By disposition I’m not a follower of instructions, and so as a teacher I began by offering very few instructions. I gave students big general assignments, threw lots of materials and models at them, and let them figure something out, kind of on the Inuit model:
“I remember an essay by Jean Briggs, an ethnographer who studied child-rearing among the Inuit. One of the things that disturbed her was the practice of setting problems for children, not providing the materials they needed, and teasing them when they failed to solve them. She initially thought it was cruel. She then came to realize that if, for example, an adult Inuit was out seal-hunting on the ice and some of his equipment broke down, the inability to improvise a solution would kill him.” (Comment here by John McCreery)
Bonus: consistent with open-ended, inclusive, non-prescriptive feminist and post-colonial epistemologies! Because I lived through the 90s and paid attention. And I got back plenty of good work this way. But I also got a lot of really terrible work, stuff that made my eyes cross and my brain melt, stuff that was dreadful by any conceivable standard but ‘turn something in’. Stuff that would get ya killed if there were polar bears and sub-zero temperatures about. And that made me sad.
So in the spirit of figuring something out, I read the research and followed the discussions and listened to the students who were telling me that these assignments were too vague and confusing, and that some people just don’t know how to work this way, and some of those need more explicit instruction about what’s expected and what to do. A recipe. And I thought yeah, it’s probably not reasonable to expect students to do things we haven’t shown them how to do. And so after piecemealing more explicit instruction for quite awhile, a couple years back I completely redid my syllabuses, which no one was reading anyway, into dedicated instructional primers, dividing them into sections on requirements, guidance, and assessments, where anyone reading the syllabus and doing what it says would inevitably do pretty well in the class. And then I turned my classes into workshops, where what we did was work through the steps of good research, analysis, and writing described in the syllabus in a recursive developmental process, so everything had a chance to become familiar and settle into practices.

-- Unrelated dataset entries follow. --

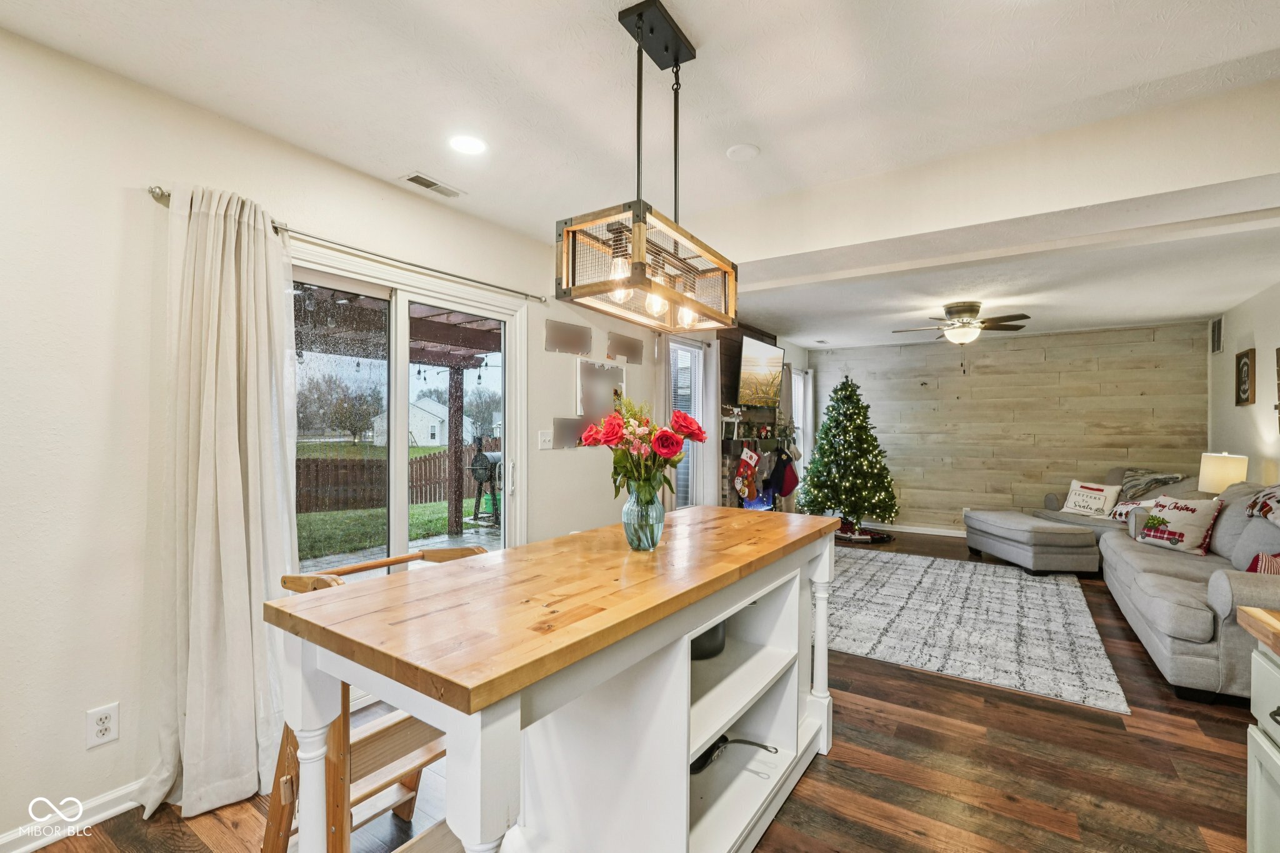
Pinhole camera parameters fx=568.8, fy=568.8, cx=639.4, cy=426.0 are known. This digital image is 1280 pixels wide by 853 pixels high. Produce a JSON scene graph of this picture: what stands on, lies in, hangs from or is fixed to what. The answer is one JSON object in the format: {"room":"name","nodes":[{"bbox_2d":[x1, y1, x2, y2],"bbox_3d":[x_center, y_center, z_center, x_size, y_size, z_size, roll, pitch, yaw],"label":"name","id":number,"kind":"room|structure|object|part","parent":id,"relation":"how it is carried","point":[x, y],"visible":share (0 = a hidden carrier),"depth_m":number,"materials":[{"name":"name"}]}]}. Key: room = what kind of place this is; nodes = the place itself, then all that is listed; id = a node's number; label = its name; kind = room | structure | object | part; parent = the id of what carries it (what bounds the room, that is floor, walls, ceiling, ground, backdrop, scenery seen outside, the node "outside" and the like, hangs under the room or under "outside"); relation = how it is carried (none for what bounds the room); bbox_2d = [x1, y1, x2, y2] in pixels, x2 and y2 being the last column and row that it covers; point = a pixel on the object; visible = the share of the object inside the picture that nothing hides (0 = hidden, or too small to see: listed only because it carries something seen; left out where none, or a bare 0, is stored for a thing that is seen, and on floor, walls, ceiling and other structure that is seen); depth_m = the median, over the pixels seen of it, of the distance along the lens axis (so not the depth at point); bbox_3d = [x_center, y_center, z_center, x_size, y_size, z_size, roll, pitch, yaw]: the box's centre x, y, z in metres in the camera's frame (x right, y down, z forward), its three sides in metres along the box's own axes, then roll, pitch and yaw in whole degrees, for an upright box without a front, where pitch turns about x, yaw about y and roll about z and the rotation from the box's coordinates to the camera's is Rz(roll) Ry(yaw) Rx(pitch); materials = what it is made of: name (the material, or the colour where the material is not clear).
{"room":"dining room","nodes":[
{"label":"dining room","id":0,"kind":"room"},
{"bbox_2d":[0,23,784,850],"bbox_3d":[-0.555,0.071,3.801,0.150,2.549,9.152,0,0,34],"label":"left wall","id":1,"kind":"structure","parent":0,"point":[81,754],"depth_m":1.93,"materials":[{"name":"white paint"}]},
{"bbox_2d":[0,778,148,852],"bbox_3d":[-2.182,1.275,1.344,0.017,0.091,3.102,0,0,34],"label":"baseboard","id":2,"kind":"structure","parent":1,"relation":"attached to","point":[41,844],"depth_m":1.85,"materials":[{"name":"white paint"}]},
{"bbox_2d":[85,702,119,748],"bbox_3d":[-1.765,0.984,1.868,0.009,0.120,0.073,0,0,34],"label":"wall outlet","id":3,"kind":"object","parent":1,"relation":"attached to","point":[101,727],"visible":0.99,"depth_m":1.87,"materials":[{"name":"white plastic"}]},
{"bbox_2d":[147,185,546,303],"bbox_3d":[-1.175,-0.796,2.713,0.121,0.053,1.876,0,0,34],"label":"curtain rod","id":4,"kind":"object","parent":1,"relation":"attached to","point":[156,197],"visible":0.7,"depth_m":2.58,"materials":[{"name":"silver metal"}]},
{"bbox_2d":[137,180,299,826],"bbox_3d":[-1.470,0.227,2.055,0.226,2.155,0.570,0,0,34],"label":"curtain","id":5,"kind":"object","parent":4,"relation":"hanging from","point":[239,474],"visible":0.94,"depth_m":2.02,"materials":[{"name":"fabric"}]},
{"bbox_2d":[288,243,525,578],"bbox_3d":[-1.248,0.305,2.987,0.152,2.035,1.593,0,0,34],"label":"sliding glass door","id":6,"kind":"structure","parent":1,"relation":"in","point":[399,391],"depth_m":2.99,"materials":[{"name":"glass"}]},
{"bbox_2d":[537,428,553,449],"bbox_3d":[-0.607,0.086,3.684,0.019,0.119,0.116,0,0,34],"label":"light switch","id":7,"kind":"object","parent":1,"relation":"attached to","point":[542,436],"visible":0.97,"depth_m":3.68,"materials":[{"name":"white plastic"}]},
{"bbox_2d":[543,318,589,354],"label":"picture","id":8,"kind":"object","parent":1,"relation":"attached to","point":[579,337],"visible":0.98,"depth_m":3.85},
{"bbox_2d":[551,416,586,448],"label":"picture","id":9,"kind":"object","parent":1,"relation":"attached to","point":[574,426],"visible":0.8,"depth_m":3.83},
{"bbox_2d":[575,357,626,421],"bbox_3d":[-0.276,-0.259,4.188,0.030,0.439,0.589,0,0,34],"label":"picture","id":10,"kind":"object","parent":1,"relation":"attached to","point":[582,396],"visible":0.92,"depth_m":4.14},
{"bbox_2d":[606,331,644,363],"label":"picture","id":11,"kind":"object","parent":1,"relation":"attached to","point":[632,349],"visible":0.98,"depth_m":4.40,"materials":[{"name":"brown"}]},
{"bbox_2d":[666,335,707,510],"bbox_3d":[0.398,0.114,5.178,0.117,1.761,0.739,0,0,34],"label":"window","id":12,"kind":"structure","parent":1,"relation":"in","point":[695,349],"depth_m":5.28,"materials":[{"name":"white glass"}]},
{"bbox_2d":[715,323,793,513],"bbox_3d":[1.282,0.145,6.322,0.515,2.393,1.790,0,0,34],"label":"fireplace","id":13,"kind":"object","parent":1,"relation":"attached to","point":[722,456],"visible":0.39,"depth_m":6.10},
{"bbox_2d":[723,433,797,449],"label":"mantel shelf","id":14,"kind":"object","parent":13,"relation":"attached to","point":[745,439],"visible":0.7,"depth_m":5.99,"materials":[{"name":"black wood"}]},
{"bbox_2d":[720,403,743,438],"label":"figurine","id":15,"kind":"object","parent":14,"relation":"on","point":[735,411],"visible":0.89,"depth_m":5.67,"materials":[{"name":"white"}]},
{"bbox_2d":[732,445,760,501],"bbox_3d":[1.093,0.463,5.776,0.090,0.543,0.489,0,0,34],"label":"christmas stocking","id":16,"kind":"object","parent":14,"relation":"hanging from","point":[750,461],"visible":0.99,"depth_m":5.70,"materials":[{"name":"red fabric"}]},
{"bbox_2d":[769,448,799,496],"bbox_3d":[1.644,0.509,6.431,0.236,0.512,0.171,0,0,34],"label":"christmas stocking","id":17,"kind":"object","parent":14,"relation":"hanging from","point":[785,484],"visible":0.99,"depth_m":6.39,"materials":[{"name":"fabric"}]},
{"bbox_2d":[736,335,785,408],"bbox_3d":[1.296,-0.570,6.137,0.154,0.696,1.093,0,0,34],"label":"television","id":18,"kind":"object","parent":13,"relation":"attached to","point":[760,359],"visible":1,"depth_m":6.03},
{"bbox_2d":[789,368,810,460],"bbox_3d":[2.029,-0.072,7.577,0.130,1.384,0.802,0,0,34],"label":"window","id":19,"kind":"structure","parent":1,"relation":"in","point":[800,421],"depth_m":7.78,"materials":[{"name":"white"}]},
{"bbox_2d":[0,0,1279,346],"bbox_3d":[1.442,-1.231,3.002,4.529,0.113,9.504,0,0,34],"label":"ceiling","id":20,"kind":"structure","parent":0,"point":[697,20],"depth_m":2.06,"materials":[{"name":"white paint"}]},
{"bbox_2d":[400,171,463,198],"bbox_3d":[-1.034,-1.201,2.840,0.130,0.011,0.293,0,0,34],"label":"ceiling vent","id":21,"kind":"object","parent":20,"relation":"in","point":[412,180],"visible":0.99,"depth_m":2.82,"materials":[{"name":"white metal"}]},
{"bbox_2d":[448,134,486,155],"bbox_3d":[-0.743,-1.207,2.441,0.180,0.007,0.179,0,0,34],"label":"recessed light","id":22,"kind":"object","parent":20,"relation":"in","point":[474,145],"visible":0.98,"depth_m":2.43,"materials":[{"name":"white"}]},
{"bbox_2d":[554,0,738,331],"bbox_3d":[0.060,-0.771,1.745,0.285,0.864,0.711,0,0,34],"label":"pendant light","id":23,"kind":"object","parent":20,"relation":"hanging from","point":[677,63],"visible":1,"depth_m":1.65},
{"bbox_2d":[725,142,760,160],"bbox_3d":[0.457,-1.215,2.530,0.147,0.026,0.147,0,0,34],"label":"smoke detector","id":24,"kind":"object","parent":20,"relation":"attached to","point":[742,150],"visible":0.98,"depth_m":2.51,"materials":[{"name":"white"}]},
{"bbox_2d":[892,300,1033,345],"bbox_3d":[2.850,-0.845,5.110,1.075,0.487,1.067,0,0,22],"label":"ceiling fan","id":25,"kind":"object","parent":20,"relation":"attached to","point":[970,309],"visible":0.99,"depth_m":4.99,"materials":[{"name":"metal"}]},
{"bbox_2d":[10,528,1274,852],"bbox_3d":[1.524,1.375,3.109,4.987,0.100,9.774,0,0,34],"label":"floor","id":26,"kind":"structure","parent":0,"point":[817,772],"depth_m":2.14,"materials":[{"name":"brown wood"}]},
{"bbox_2d":[260,547,491,852],"bbox_3d":[-0.716,0.860,1.676,0.489,0.934,0.584,0,0,34],"label":"wooden chair","id":27,"kind":"object","parent":26,"relation":"on","point":[286,737],"visible":0.41,"depth_m":1.55,"materials":[{"name":"brown wood"}]},
{"bbox_2d":[268,506,841,852],"bbox_3d":[0.013,0.868,1.853,0.790,0.938,1.987,0,0,34],"label":"kitchen island","id":28,"kind":"object","parent":26,"relation":"on","point":[685,757],"visible":0.97,"depth_m":1.41,"materials":[{"name":"white wood"}]},
{"bbox_2d":[621,483,664,551],"bbox_3d":[0.011,0.281,1.758,0.129,0.200,0.129,0,0,34],"label":"glass vase","id":29,"kind":"object","parent":28,"relation":"on","point":[634,518],"visible":0.92,"depth_m":1.71,"materials":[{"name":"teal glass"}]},
{"bbox_2d":[578,396,707,499],"bbox_3d":[0.011,0.105,1.811,0.354,0.384,0.371,0,0,34],"label":"flower bouquet","id":30,"kind":"object","parent":29,"relation":"in","point":[607,434],"visible":0.84,"depth_m":1.75,"materials":[{"name":"plant"}]},
{"bbox_2d":[691,620,726,659],"bbox_3d":[0.173,0.733,2.066,0.261,0.140,0.272,0,0,34],"label":"black pot","id":31,"kind":"object","parent":28,"relation":"in","point":[705,635],"visible":0.26,"depth_m":1.97,"materials":[{"name":"black metal"}]},
{"bbox_2d":[689,734,780,773],"bbox_3d":[0.269,1.099,1.930,0.439,0.088,0.288,0,0,34],"label":"frying pan","id":32,"kind":"object","parent":28,"relation":"in","point":[717,747],"visible":0.48,"depth_m":1.91,"materials":[{"name":"black metal"}]},
{"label":"turned leg","id":33,"kind":"part","parent":28,"relation":"part of","materials":[{"name":"white wood"}]},
{"bbox_2d":[793,375,898,540],"bbox_3d":[2.493,0.357,6.889,1.231,1.949,1.240,0,0,34],"label":"christmas tree","id":34,"kind":"object","parent":26,"relation":"on","point":[847,409],"visible":0.98,"depth_m":6.67,"materials":[{"name":"green plant"}]},
{"bbox_2d":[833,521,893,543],"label":"tree skirt","id":35,"kind":"object","parent":26,"relation":"on","point":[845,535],"visible":0.63,"depth_m":6.72,"materials":[{"name":"red fabric"}]},
{"bbox_2d":[828,547,1129,715],"bbox_3d":[2.053,1.330,4.461,2.398,0.012,2.701,0,0,34],"label":"area rug","id":36,"kind":"object","parent":26,"relation":"on","point":[867,578],"visible":0.9,"depth_m":3.80,"materials":[{"name":"grey carpet"}]},
{"bbox_2d":[962,507,1102,575],"bbox_3d":[3.757,1.109,5.591,0.716,0.451,1.184,0,0,-3],"label":"ottoman","id":37,"kind":"object","parent":26,"relation":"on","point":[1038,535],"visible":0.98,"depth_m":5.14,"materials":[{"name":"grey fabric"}]},
{"bbox_2d":[1031,466,1201,551],"bbox_3d":[4.651,0.880,5.556,1.089,0.970,1.621,0,0,-1],"label":"sofa","id":38,"kind":"object","parent":26,"relation":"on","point":[1115,474],"visible":0.27,"depth_m":5.54,"materials":[{"name":"grey fabric"}]},
{"bbox_2d":[1061,479,1122,517],"bbox_3d":[4.622,0.754,5.845,0.200,0.352,0.493,0,0,-23],"label":"throw pillow","id":39,"kind":"object","parent":38,"relation":"on","point":[1103,493],"visible":0.96,"depth_m":5.78,"materials":[{"name":"white fabric"}]},
{"bbox_2d":[1108,497,1159,521],"bbox_3d":[4.560,0.793,5.251,0.176,0.227,0.448,0,0,-1],"label":"throw pillow","id":40,"kind":"object","parent":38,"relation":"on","point":[1120,508],"visible":0.52,"depth_m":5.26,"materials":[{"name":"white fabric"}]},
{"bbox_2d":[1117,468,1184,499],"bbox_3d":[4.903,0.601,5.473,0.433,0.348,0.498,0,0,-1],"label":"throw blanket","id":41,"kind":"object","parent":38,"relation":"on","point":[1145,484],"visible":0.61,"depth_m":5.44,"materials":[{"name":"grey fabric"}]},
{"bbox_2d":[1100,480,1279,703],"bbox_3d":[3.658,0.860,3.405,1.054,0.944,2.505,0,0,34],"label":"sofa","id":42,"kind":"object","parent":26,"relation":"on","point":[1218,583],"visible":0.84,"depth_m":3.09,"materials":[{"name":"grey fabric"}]},
{"bbox_2d":[1135,495,1223,554],"bbox_3d":[3.849,0.704,4.107,0.219,0.371,0.505,0,0,-5],"label":"throw pillow","id":43,"kind":"object","parent":42,"relation":"on","point":[1200,523],"visible":0.96,"depth_m":4.00,"materials":[{"name":"white fabric"}]},
{"bbox_2d":[1243,484,1279,526],"bbox_3d":[3.747,0.445,3.165,0.422,0.249,0.713,0,0,34],"label":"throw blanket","id":44,"kind":"object","parent":42,"relation":"on","point":[1258,503],"visible":0.97,"depth_m":3.30,"materials":[{"name":"fabric"}]},
{"bbox_2d":[1246,550,1279,574],"bbox_3d":[3.296,0.760,2.885,0.228,0.294,0.401,0,0,5],"label":"red pillow","id":45,"kind":"object","parent":42,"relation":"on","point":[1258,560],"visible":0.43,"depth_m":2.95,"materials":[{"name":"red fabric"}]},
{"bbox_2d":[1242,618,1279,852],"bbox_3d":[1.344,0.865,0.644,0.698,0.906,1.290,0,0,34],"label":"base cabinet","id":46,"kind":"object","parent":26,"relation":"on","point":[1250,784],"visible":0.97,"depth_m":1.25,"materials":[{"name":"paint"}]},
{"bbox_2d":[1236,605,1279,656],"bbox_3d":[1.492,0.455,0.463,0.809,0.046,1.542,0,0,34],"label":"countertop","id":47,"kind":"structure","parent":46,"relation":"on","point":[1263,615],"depth_m":1.27,"materials":[{"name":"brown wood"}]},
{"bbox_2d":[805,317,1209,534],"bbox_3d":[4.174,0.106,6.972,4.200,2.500,0.148,0,0,34],"label":"wood plank wall","id":48,"kind":"structure","parent":0,"point":[983,376],"depth_m":6.69,"materials":[{"name":"wood"}]},
{"bbox_2d":[866,521,968,537],"bbox_3d":[4.172,1.306,6.814,3.907,0.094,0.016,0,0,34],"label":"baseboard","id":49,"kind":"structure","parent":48,"relation":"attached to","point":[942,533],"depth_m":7.21,"materials":[{"name":"white paint"}]},
{"bbox_2d":[1197,451,1249,493],"bbox_3d":[4.720,0.500,4.610,0.296,0.592,0.298,0,0,34],"label":"table lamp","id":50,"kind":"object","parent":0,"point":[1220,469],"visible":0.77,"depth_m":4.52,"materials":[{"name":"fabric"}]},
{"bbox_2d":[1206,280,1279,491],"bbox_3d":[3.538,0.082,2.313,0.145,2.526,8.890,0,0,34],"label":"right wall","id":51,"kind":"structure","parent":0,"point":[1230,352],"depth_m":4.79,"materials":[{"name":"white paint"}]},
{"bbox_2d":[1210,316,1223,353],"bbox_3d":[5.662,-0.883,5.583,0.017,0.345,0.325,0,0,34],"label":"wall vent","id":52,"kind":"object","parent":51,"relation":"attached to","point":[1218,329],"visible":0.97,"depth_m":5.56,"materials":[{"name":"metal"}]},
{"bbox_2d":[1233,348,1256,406],"bbox_3d":[5.154,-0.409,4.848,0.037,0.471,0.401,0,0,34],"label":"picture frame","id":53,"kind":"object","parent":51,"relation":"attached to","point":[1245,364],"visible":0.99,"depth_m":4.83,"materials":[{"name":"brown wood"}]},
{"bbox_2d":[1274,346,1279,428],"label":"picture frame","id":54,"kind":"object","parent":51,"relation":"attached to","point":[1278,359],"visible":0.99,"depth_m":4.17,"materials":[{"name":"brown"}]},
{"label":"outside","id":55,"kind":"structure","parent":0,"visible":0},
{"bbox_2d":[295,441,496,560],"label":"lawn","id":56,"kind":"structure","parent":55,"point":[424,451],"depth_m":11.03,"materials":[{"name":"green plant"}]},
{"bbox_2d":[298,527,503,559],"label":"patio","id":57,"kind":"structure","parent":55,"point":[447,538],"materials":[{"name":"grey concrete"}]},
{"label":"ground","id":58,"kind":"structure","parent":55,"visible":0},
{"bbox_2d":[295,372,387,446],"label":"tree","id":59,"kind":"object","parent":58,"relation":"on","point":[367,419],"visible":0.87,"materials":[{"name":"brown plant"}]},
{"bbox_2d":[296,441,498,513],"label":"wooden fence","id":60,"kind":"object","parent":58,"relation":"on","point":[472,451],"visible":0.45,"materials":[{"name":"brown wood"}]},
{"bbox_2d":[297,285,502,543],"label":"pergola","id":61,"kind":"object","parent":58,"relation":"on","point":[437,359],"visible":0.47,"depth_m":5.98,"materials":[{"name":"brown wood"}]},
{"bbox_2d":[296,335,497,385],"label":"string lights","id":62,"kind":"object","parent":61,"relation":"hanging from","point":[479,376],"visible":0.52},
{"bbox_2d":[369,397,472,448],"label":"house","id":63,"kind":"structure","parent":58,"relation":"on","point":[422,444],"materials":[{"name":"white paint"}]},
{"bbox_2d":[468,439,503,524],"bbox_3d":[-2.090,0.779,8.074,0.585,1.248,0.670,0,0,34],"label":"grill","id":64,"kind":"object","parent":58,"relation":"on","point":[479,459],"visible":0.73,"depth_m":7.88,"materials":[{"name":"black metal"}]}
]}

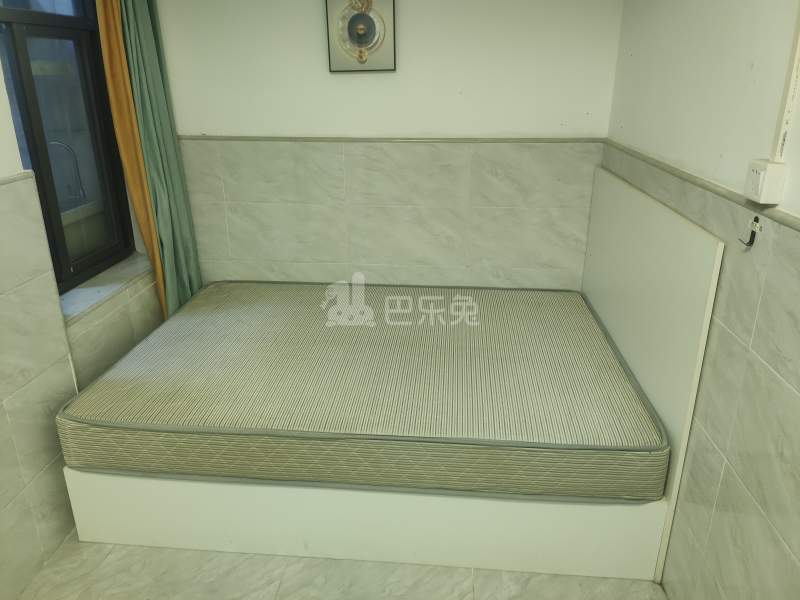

I still get back plenty of good work, and I get a lot less really terrible work. That’s a win. I’m less sad.
What I came here to write is that as far as I can see, there’s no particular correlation between wanting a recipe and actually reading and following a recipe. The ones who read and follow along get what they need. The students who previously would have come to me asking for more explicit instruction on ‘what I’m looking for’ still do, only now they have to systematically ignore all the places and ways I’ve already told, shown, and worked them through ‘what I’m looking for’. The students who would have struggled because they just couldn’t make sense of what was expected now do that in the presence of a dedicated and encompassing instructional framework of explicit expectations.
There’s a very sad scene in “The Joy Luck Club” where Rose, having at length and systematically demolished any expectation that she might be a competent or interesting person capable of making responsible decisions, begs Ted to just tell her what he wants. And what he wants is the Rose who was a competent, interesting person capable of making responsible decisions. But there’s not a recipe for that, or really any way of saying it that would get through the debris they’ve made of their relationship. That’s obviously a bit pat, and a bit sideways of the instructional situation I’m talking about here. But as to the students who want a recipe, as far as I can tell it’s not really a recipe they want or that would help. They want the task to be made familiar in a way that doesn’t take them out of their comfort zones or put pressure on them to be competent, interesting, or responsible.
There’s a whole lot more to say about this, but I’m not sure how much is at stake. Over the years I have also learned to be less confident that anything about my teaching in particular or the massive education apparatus in general was creating massive swings of achievement, for better or worse. As educational research keeps showing, for a whole lot of pretty interesting (and sometimes heartbreaking) reasons the distribution of performance is basically homeostatic in roughly a bell curve shape. In any given school or program or classroom your n=small enough to enable lumpy statistical anomalies, and there are also threshold effects where someone tips from one attractor to another, which can be really striking and feel like the whole transformative promise of education fulfilled. But those moments are striking because they’re not the norm, and so they just don’t work as the standard. For the most part there’s only so much education can do to overcome some pretty sticky priors, and it’s not much. The systems are complex, and they’re resilient.
It’s hard to maintain strong opinions about better and worse teaching in the face of these inconvenient facts. Not much difference with and without recipes; a bit higher floor, a bit more general competence overall. A more modest goal of calibrating and provisioning the homeostasis for its better expressions is cautiously supported. Unburdened of crushing infinity standards about changing the world, it is observably possible to set people up for more success in the general zones and trajectories of their aptitudes. Bad can become less bad. Good can become more good. Meh can become more robustly and effectively meh. The instruction and workshop format seems to do a better job of distributing the increments of progress in this way.